The beauty of the unfinished page

How incompletion can free your creativity and deepen your mindfulness practice.

The beauty of the unfinished page
I planned to add a journal entry to this page but too much time lapsed and I felt better leaving it as-is. Drawing this tree from a coffee mug gift I received as its petals flushed pink from the hot tea inside still reminds me of the sweet gesture and a wonderful afternoon.

We often think of completion as the measure of success. A sketchbook with blank pages feels “wasted.” A journal with scattered entries feels “abandoned.” We might feel compelled to fill every square inch. Yet, when I look back through my own journals and sketchbooks, I’m struck by something unexpected: the unfinished pages often hold the most meaning.

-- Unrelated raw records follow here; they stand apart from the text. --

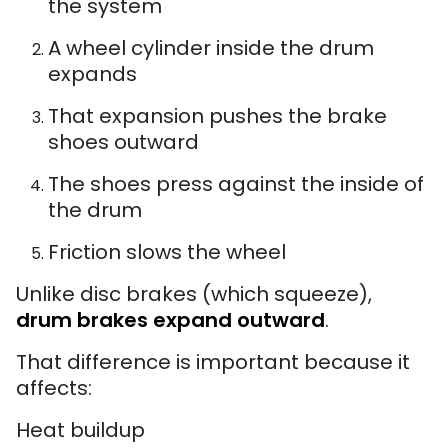
the system
A wheel cylinder inside the drum
expands
That expansion pushes the brake
shoes outward
The shoes press against the inside of
the drum
Friction slows the wheel
Unlike disc brakes (which squeeze),
drum brakes expand outward
.
That difference is important because it
affects:
Heat buildup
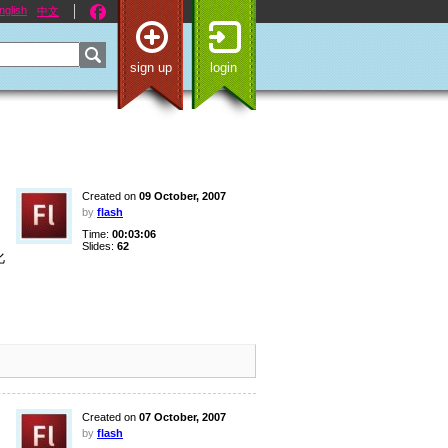
nglish
中文
sign up
login
Created on
09 October, 2007
by
flash
Time:
00:03:06
Slides:
62
化
う
Created on
07 October, 2007
by
flash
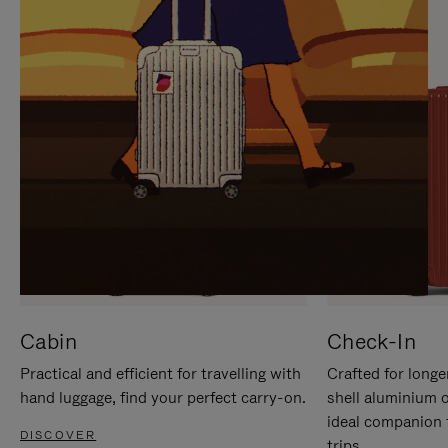
IT
IT
Cabin
Check-In
Practical and efficient for travelling with
Crafted for longe
hand luggage, find your perfect carry-on.
shell aluminium 
ideal companion 
DISCOVER
trips.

A journal page from my Morning Pages or a sketchbook page half-formed tells a story all its own. Granted, I have, on occasion, gone back to add notes, but lately, I find myself more resistant to adding to the page once a moment has passed because it’s the white space from these moments that reminds me of what came next.

Life—like us—is in a constant state of flux and rarely ties itself neatly with a bow. An unfinished page is honest. It reflects a moment in time exactly as it was. A drawing abandoned halfway might reveal the moment a neighbor walked up to chat while I was sketching along the path or how the blaze of the hot summer sun forced me to pack up my paints early. A journal entry that ends mid-thought might capture a moment of distraction, joy, or urgency that carried me elsewhere.

Instead of seeing these pages as failures, I’ve come to see them as snapshots of raw life. Evidence that creativity reaches far beyond tidy, uninterrupted sessions.

Hot Creek Gorge, Eastern Sierras. Rather than breaking out the paints, I decided to do a little fly fishing with my husband. Shortly thereafter, we made our way up the river before I remembered to paint this scene.

Letting go of perfectionism

When we demand that every page be “complete,” we put pressure on ourselves that can stifle creativity. Perfectionism might make us believe that the unfinished sketch is an unworthy sketch, but creativity doesn’t thrive under pressure—it thrives in freedom.

Allowing ourselves to leave pages unfinished helps us break away from the trap of perfectionism and creates space for experimentation. No one page lives in isolation. Instead, it’s the sum total of all our pages from all our journals and sketchbooks that tells a story across time. One half-finished sketch of a tree may connect to a later page where the tree is complete. One scattered entry may echo themes that resurface in more detailed reflections months—or even years—later.

Unfinished pages become the branches of our tree of creative expression. They remind us that mastery isn’t built in any single, finished sketch but from the ongoing practice of showing up and putting in the pencil miles.

Daylight was fading fast, and under the cover of many trees, darkness descended rapidly. The remaining blank page here reminds me of packing up quickly, stream-side, so we could begin to hike back to the car.

An invitation to revisit

Sometimes, an unfinished page can be an invitation. Not necessarily to finish it, but to reconnect with it. Returning to an old sketch, I might write a few lines about what that day meant to me now with some distance between me and the moment, but more often, I simply leave the sketch as it is. Sometimes it’s what goes unsaid or unwritten that speaks volumes.

The next time you encounter an unfinished page in your sketchbook or journal, pause and ask yourself, “What story does this page hold as it is?” Because sometimes, the most beautiful pages are the ones that never reach an ending.

Sometimes, the best unfinished pages are the ones when a delicious meal you've been craving for months gets delivered to your table and away the sketchbook goes!